There are a total of five pupils and no teachers, formal classes or a curriculum. Students are guided by staff members who shepherd them toward resources and information.
At a recent meeting, Sampson and Beth King, a parent and part-time staff member, ran through items on the agenda. Nick stood over a stool nearby alternately playing cards and offering feedback and commentary.
Two other students, Emily King, 16, and Shae Nethercott, 13, played Old Maid at a nearby table. Nick's 5-year-old brother, Liam, the school's youngest student, twirled in circles in his stocking feet, swatting the air.
Students draft school laws, and at this meeting - the last one of the school year - they revised a policy on leaving campus.

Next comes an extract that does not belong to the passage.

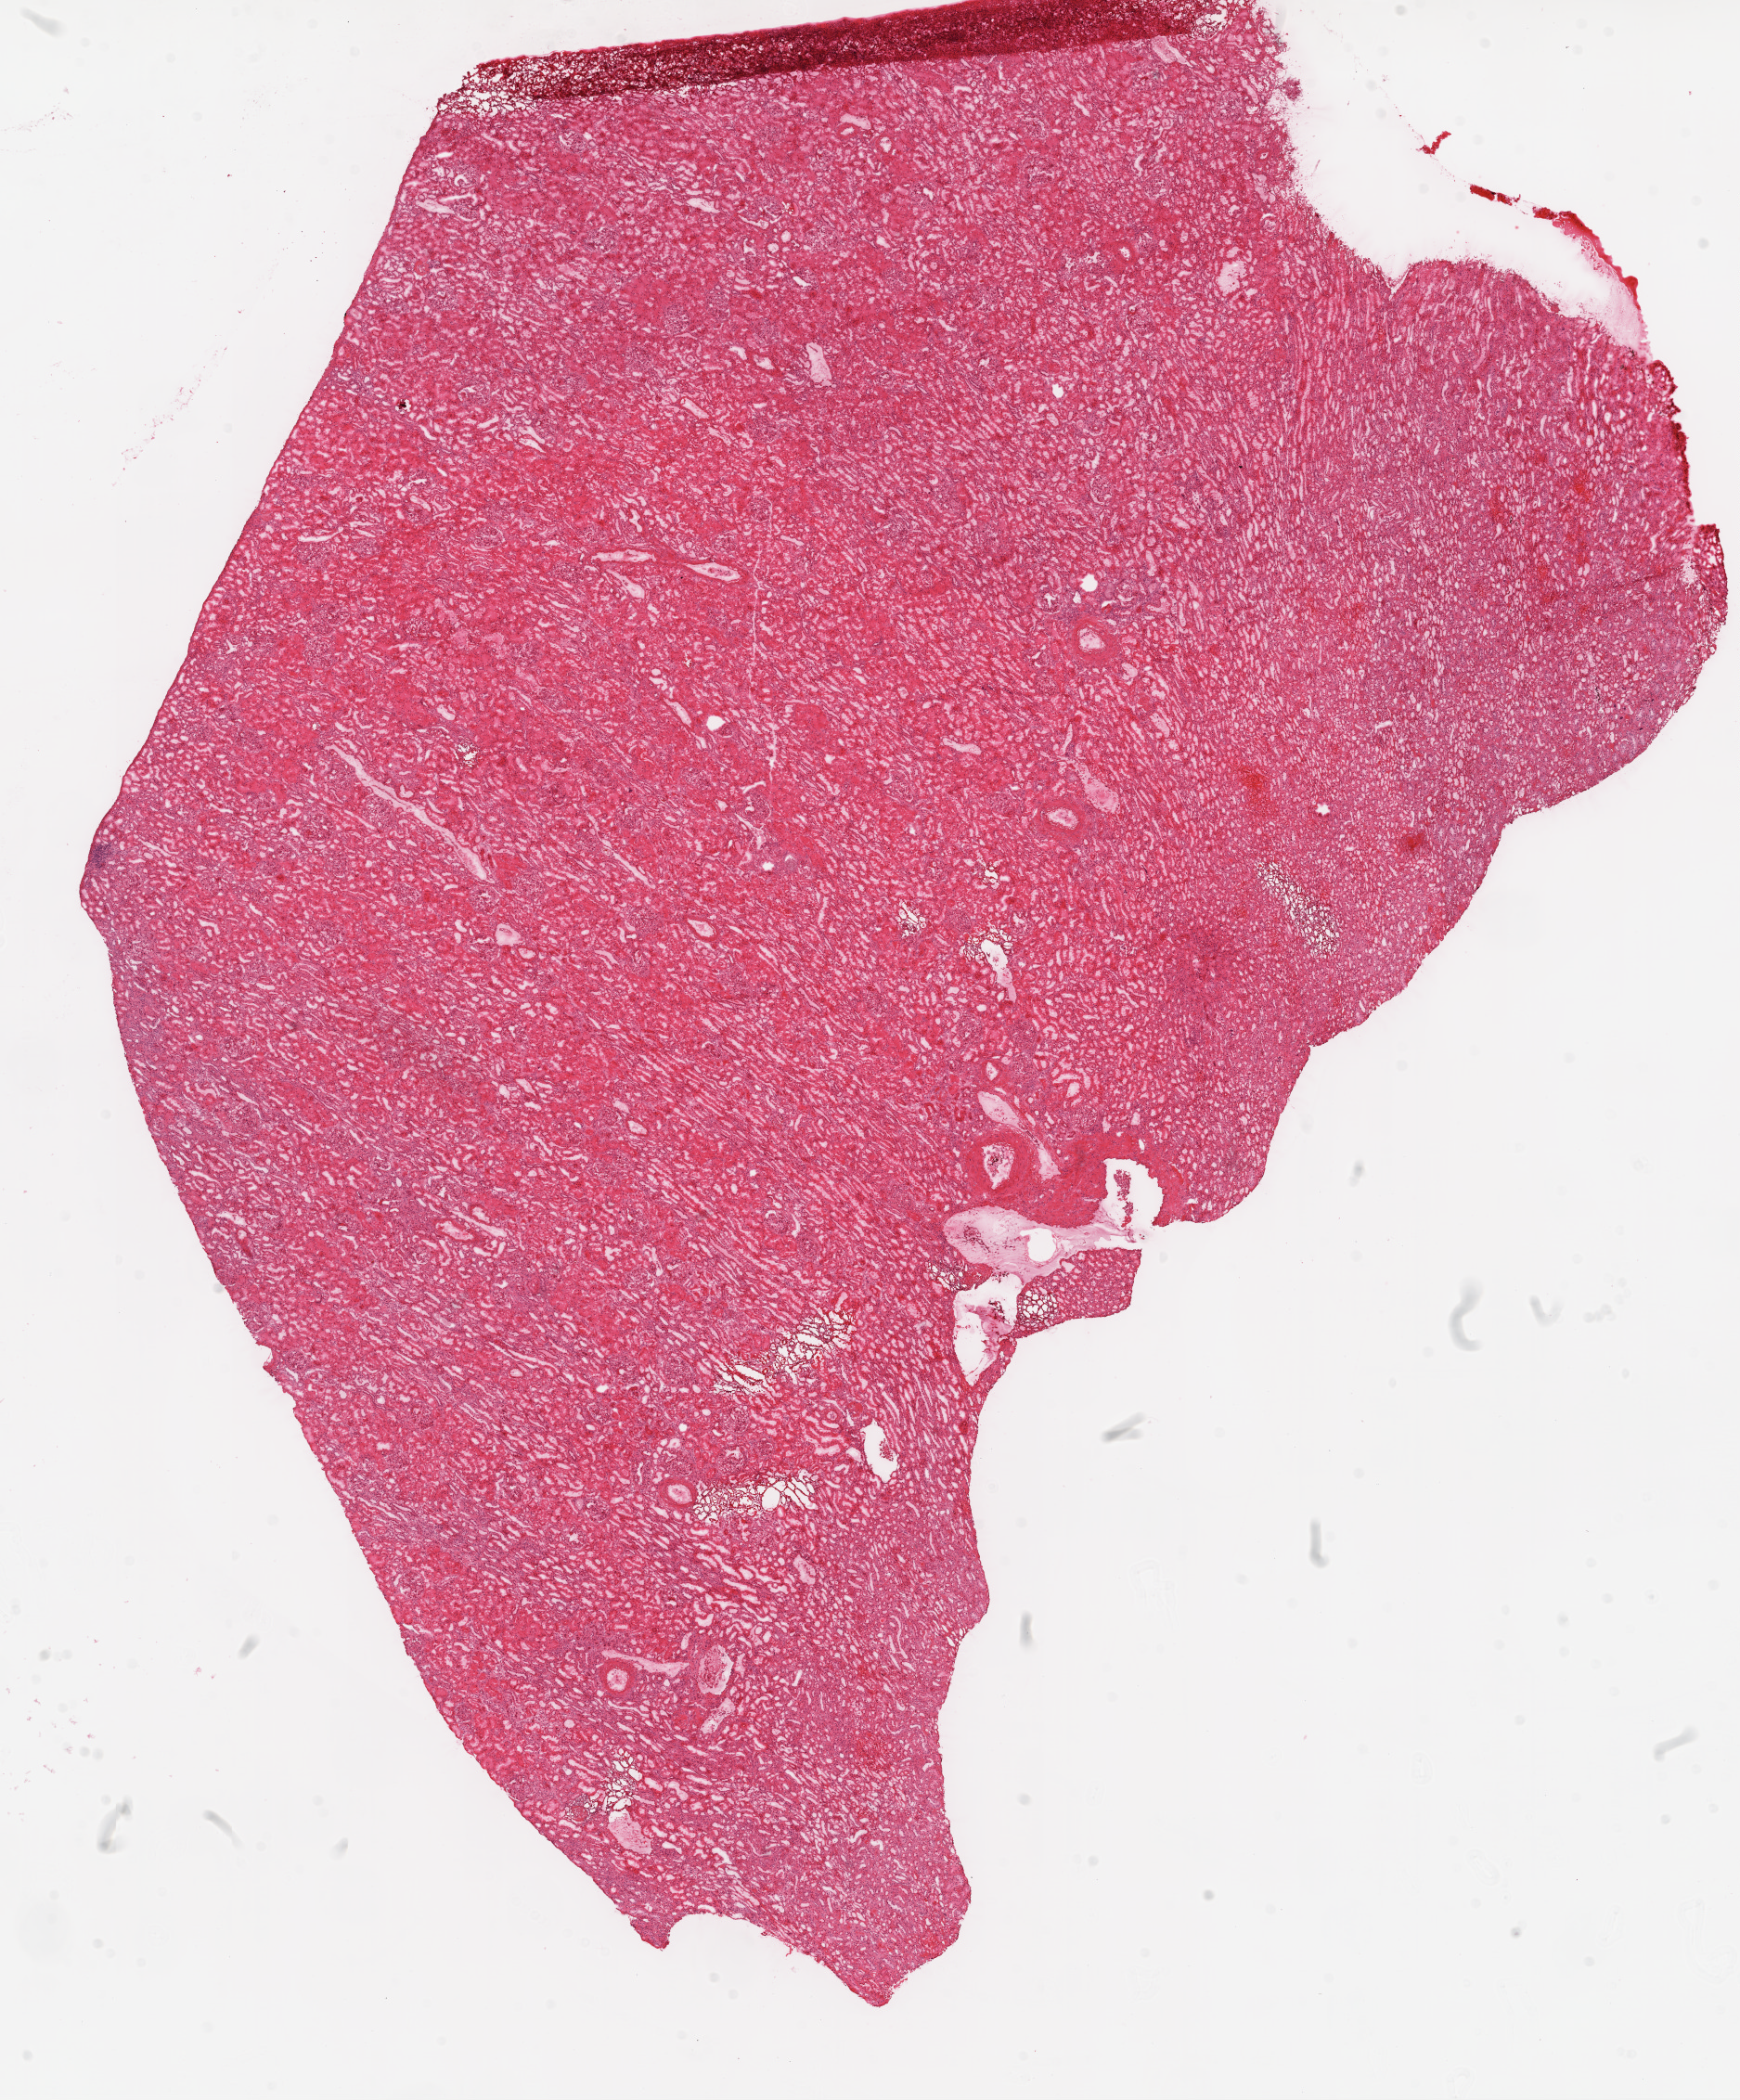
Digitized H&E-stained tissue section (whole slide), a low-resolution overview of the entire scanned area, about 15.0 x 18.2 mm, frozen section from the top of the tissue portion, sample: solid tissue normal (non-tumour tissue), kidney. Female patient; age at initial diagnosis 53 years.
This section: solid tissue normal sample (biorepository sample class). Patient diagnosis: Clear cell adenocarcinoma, NOS.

King dragged a pink highlighter across a map to mark the boundaries of the downtown area where students are now allowed to visit.
The next item: Voting on whether to use student activity funds for everyone to have lunch at a downtown diner. Approval was unanimous. The outing was to celebrate the end of the school year.
I don't know how much pure educational democracy I want to expose my son to, especially given the inherent pitfalls of the concept (READ: Democracy is two wolves and a sheep deciding what's for dinner.) However, I can see value in this sort of program, with one caveat. Parents MUST be involved. Education starts at home, whether the child is being "unschooled", homeschooled, or schooled in a traditional setting.